*Disclaimer: This is not intended to make any of my family upset, it’s just what I believe the reason is behind my “Grinch” attitude.
Growing up I never really cared for Christmas. Now as an adult I truly despise the five-ish weeks of Christmas crap until the start of the new year. Want the run down? Good. You’re going to get it anyways.
1) Stop skipping my holiday!!! I LOVE Thanksgiving. Like you have no idea until about two weeks before Halloween I start getting super excited. My birthday is November 5th which coincidentally falls into the same month as Thanksgiving. I think it’s because it’s the official month of Autumn which means all things orange. Multiple hues of orange (my fave color mind you), reds, and yellows. It means a whole day even a weekend of being a total fat ass and eating everything in sight. I take advantage of the only time during the year I can get away with that. That’s my first reason why I despise Christmas is because all the Christmas “cheer” totally oversees my holiday and doesn’t give Thanksgiving it’s rightful allotted time. Ummmmm hello!!! Without Thanksgiving you wouldn’t be in the country of the free. duh.
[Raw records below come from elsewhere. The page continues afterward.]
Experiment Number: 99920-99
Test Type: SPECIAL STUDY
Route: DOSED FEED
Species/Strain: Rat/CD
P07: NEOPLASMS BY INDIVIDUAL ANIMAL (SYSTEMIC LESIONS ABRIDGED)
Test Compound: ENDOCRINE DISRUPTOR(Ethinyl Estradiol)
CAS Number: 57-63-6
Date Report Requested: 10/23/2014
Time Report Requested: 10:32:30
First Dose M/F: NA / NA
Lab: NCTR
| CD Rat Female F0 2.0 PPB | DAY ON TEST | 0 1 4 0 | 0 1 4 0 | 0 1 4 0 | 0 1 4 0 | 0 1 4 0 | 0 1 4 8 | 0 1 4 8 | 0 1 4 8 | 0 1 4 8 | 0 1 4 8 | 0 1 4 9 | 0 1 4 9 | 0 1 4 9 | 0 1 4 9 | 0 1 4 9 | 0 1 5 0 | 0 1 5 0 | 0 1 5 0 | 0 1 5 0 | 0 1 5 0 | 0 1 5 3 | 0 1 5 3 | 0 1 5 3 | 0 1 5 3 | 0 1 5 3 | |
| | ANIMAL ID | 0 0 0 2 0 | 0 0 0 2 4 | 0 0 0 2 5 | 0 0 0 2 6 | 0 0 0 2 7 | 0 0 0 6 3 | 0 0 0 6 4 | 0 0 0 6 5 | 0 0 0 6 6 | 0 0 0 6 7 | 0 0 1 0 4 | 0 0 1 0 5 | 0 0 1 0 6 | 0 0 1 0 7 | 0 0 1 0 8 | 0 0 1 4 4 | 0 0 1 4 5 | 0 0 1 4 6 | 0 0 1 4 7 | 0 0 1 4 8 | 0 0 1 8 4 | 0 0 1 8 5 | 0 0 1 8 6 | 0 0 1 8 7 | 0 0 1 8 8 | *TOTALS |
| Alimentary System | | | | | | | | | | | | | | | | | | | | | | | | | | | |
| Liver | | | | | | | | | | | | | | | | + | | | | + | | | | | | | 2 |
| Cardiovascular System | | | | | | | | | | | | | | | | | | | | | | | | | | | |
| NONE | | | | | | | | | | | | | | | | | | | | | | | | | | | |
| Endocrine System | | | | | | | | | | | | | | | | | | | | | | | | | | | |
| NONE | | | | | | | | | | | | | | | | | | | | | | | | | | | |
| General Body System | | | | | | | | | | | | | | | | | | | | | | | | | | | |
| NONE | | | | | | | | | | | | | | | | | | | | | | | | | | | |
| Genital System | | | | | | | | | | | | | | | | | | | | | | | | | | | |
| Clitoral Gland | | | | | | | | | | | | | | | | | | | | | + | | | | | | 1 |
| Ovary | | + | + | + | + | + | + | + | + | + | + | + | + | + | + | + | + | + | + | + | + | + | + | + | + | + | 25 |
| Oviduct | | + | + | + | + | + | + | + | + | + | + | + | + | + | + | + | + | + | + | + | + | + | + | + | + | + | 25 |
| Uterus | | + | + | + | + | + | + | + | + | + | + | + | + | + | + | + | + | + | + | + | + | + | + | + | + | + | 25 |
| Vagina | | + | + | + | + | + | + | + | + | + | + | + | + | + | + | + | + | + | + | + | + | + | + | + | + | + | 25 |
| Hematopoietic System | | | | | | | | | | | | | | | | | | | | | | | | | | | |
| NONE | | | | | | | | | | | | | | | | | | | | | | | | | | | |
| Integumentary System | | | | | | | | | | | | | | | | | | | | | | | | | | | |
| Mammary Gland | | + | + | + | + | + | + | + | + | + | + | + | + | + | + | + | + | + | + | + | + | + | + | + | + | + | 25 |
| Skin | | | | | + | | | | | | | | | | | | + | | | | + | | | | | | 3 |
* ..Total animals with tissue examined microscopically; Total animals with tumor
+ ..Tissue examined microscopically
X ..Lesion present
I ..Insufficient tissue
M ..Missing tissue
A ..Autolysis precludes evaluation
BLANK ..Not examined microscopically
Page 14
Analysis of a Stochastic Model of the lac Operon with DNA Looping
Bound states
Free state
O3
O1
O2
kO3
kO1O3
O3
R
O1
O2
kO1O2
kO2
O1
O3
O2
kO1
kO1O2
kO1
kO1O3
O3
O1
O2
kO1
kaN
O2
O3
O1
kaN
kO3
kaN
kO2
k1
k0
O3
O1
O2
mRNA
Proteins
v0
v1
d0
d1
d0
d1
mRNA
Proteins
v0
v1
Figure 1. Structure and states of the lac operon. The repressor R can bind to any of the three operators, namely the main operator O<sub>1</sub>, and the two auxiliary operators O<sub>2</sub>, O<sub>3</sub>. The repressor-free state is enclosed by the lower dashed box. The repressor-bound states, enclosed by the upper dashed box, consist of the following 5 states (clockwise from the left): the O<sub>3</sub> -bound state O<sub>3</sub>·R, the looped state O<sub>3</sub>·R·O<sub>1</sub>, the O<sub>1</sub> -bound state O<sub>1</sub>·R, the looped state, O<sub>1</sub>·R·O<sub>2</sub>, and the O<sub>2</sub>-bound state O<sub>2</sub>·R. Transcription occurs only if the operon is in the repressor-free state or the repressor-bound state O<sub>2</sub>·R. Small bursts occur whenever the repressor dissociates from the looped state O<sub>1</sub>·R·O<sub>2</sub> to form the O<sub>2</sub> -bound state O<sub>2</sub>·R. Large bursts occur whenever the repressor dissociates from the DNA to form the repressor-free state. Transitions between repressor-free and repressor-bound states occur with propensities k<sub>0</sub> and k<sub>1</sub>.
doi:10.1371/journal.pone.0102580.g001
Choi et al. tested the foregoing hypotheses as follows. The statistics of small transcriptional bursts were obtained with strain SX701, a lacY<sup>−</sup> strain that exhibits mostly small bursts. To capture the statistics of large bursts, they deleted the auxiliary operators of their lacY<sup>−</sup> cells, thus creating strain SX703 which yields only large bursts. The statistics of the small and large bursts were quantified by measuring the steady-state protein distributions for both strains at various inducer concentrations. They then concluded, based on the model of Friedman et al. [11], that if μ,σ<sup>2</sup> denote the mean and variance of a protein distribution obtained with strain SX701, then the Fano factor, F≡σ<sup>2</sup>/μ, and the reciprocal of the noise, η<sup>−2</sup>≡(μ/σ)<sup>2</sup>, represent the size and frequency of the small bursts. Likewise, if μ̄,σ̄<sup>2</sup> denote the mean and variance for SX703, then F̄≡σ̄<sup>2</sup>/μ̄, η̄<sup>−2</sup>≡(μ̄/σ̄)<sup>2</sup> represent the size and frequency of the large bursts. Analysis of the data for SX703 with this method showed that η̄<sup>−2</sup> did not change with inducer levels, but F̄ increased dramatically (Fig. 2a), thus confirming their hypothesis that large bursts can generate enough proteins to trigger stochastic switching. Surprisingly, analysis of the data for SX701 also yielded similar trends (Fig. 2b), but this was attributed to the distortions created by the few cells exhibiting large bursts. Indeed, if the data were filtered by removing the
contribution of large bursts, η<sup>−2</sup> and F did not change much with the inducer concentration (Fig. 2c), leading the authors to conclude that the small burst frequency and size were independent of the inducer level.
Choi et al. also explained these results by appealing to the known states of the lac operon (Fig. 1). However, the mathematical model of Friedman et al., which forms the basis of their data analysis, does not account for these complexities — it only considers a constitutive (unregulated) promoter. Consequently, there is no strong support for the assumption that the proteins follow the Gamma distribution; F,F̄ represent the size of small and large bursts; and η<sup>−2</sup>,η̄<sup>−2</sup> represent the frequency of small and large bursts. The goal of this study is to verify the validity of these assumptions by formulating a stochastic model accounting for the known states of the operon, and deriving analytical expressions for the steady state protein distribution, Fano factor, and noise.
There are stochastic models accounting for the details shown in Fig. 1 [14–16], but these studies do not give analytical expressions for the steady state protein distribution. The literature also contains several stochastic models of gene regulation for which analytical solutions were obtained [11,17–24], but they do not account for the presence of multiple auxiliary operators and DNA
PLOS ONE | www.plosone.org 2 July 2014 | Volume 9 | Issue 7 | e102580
2) First off I’m technically the only sibling who doesn’t come from my “Dad”. My older 2 siblings are from his previous marriage, my mom brought me in when they got married, and then they had my little brother. Growing up, more often than not, I was the black sheep at family events. I was the only gringa (aka white girl) besides my mom when we were at family functions for that side of the family. My dad was known for treating me differently from my other siblings. (No one will admit to it though.) I would do the same thing they did because I was 7-8 years younger and liked to mimic their actions. Yet, I was always the one in trouble, I was constantly sent to my room, or removed from activities. (Side note: sometimes I did the stupid shit so I could get out of crap I didn’t want to do anyways. If I got in trouble and was sent to my room I could go read for hours on end without looking like I didn’t want to spend time with the family because they irritated the hell out of me. 😉 School was out for the longest time during Christmas break which meant dealing with my family for the longest time. I could tolerate Thanksgiving vacation since it was usually only 4-5 days opposed to 3 weeks. Small doses of family. Small doses.
Plus I hated being forced into those stupid Christmas plays and activities. HATED it. No I can’t sing or act therefore why shove me up there to look like an idiot. H-A-T-E-D it.
4) People are rude. They drive like assholes. Everyone is rude in the stores. There are more break ins, robberies, assaults, etc, than any other time of the year. Suicides go through the roof. Old people die because the whole family finally got together for one last time. Shall I go on?…
5) Enough with the whole “Keep Christ in Christmas” crap. It should be “Happy Holidays” because there are MANY other holidays being celebrated during this “five-ish weeks” Christmas is one specific day for one specific religion. Yall don’t own the season. Get over yourself. We claim to be a melting pot of cultures here in America yet the “Christians” are the ones running the joint. Do as I say not as I do. Huh. Interesting.
6) We don’t have kids, we have no reason to decorate and participate in the crap. Leave me alone, I have no desire to put up a tree. Some years I want to, others I don’t. You know how much of a hassle it is to constantly remind your husband to bring the decorations out of the attic? Or try and do it yourself because he is on shift every 3rd day? Nope. We are not putting up lights on the house, we are not decorating a tree, or anything else for that matter. Plus we have three furbabies who have a tendency to swat ornaments off the tree or get too close and their tails wobble the tree. Not worth it.
7) Seems this is the only time when the cars or house want to break down and all of a sudden my “shopping” money is out the window going directly to Murphy’s Law. Screw you Murphy.
8) I think it’s wrong to lie to kids about “Santa”. You lie to your kiddos about Santa for years on end and then all of a sudden “HA! Joke’s on you!” Like in my family, I started to think “What else have you lied to me about?” (Which happened to open up a whole new can of worms.) As far back as I can remember it has irritated me to no end when people lie to me. I’m very into open communication and if you don’t like it then there’s the door. I will not lie to you and I sure as hell do not want you lying to me or my children. I like the idea The Feminist Breeder has when addressing Santa to her kiddos. The lady is onto something there.
Well there’s my rant. I don’t care if you call me a Grinch. It doesn’t bother me, I’ve got some tough skin. BUT DO NOT shove the shit down my throat when you know I can’t stand it. Go on about your merry little ways but please refrain from telling me about how I should do this or that during the Christmas season. No thanks. I’d rather not.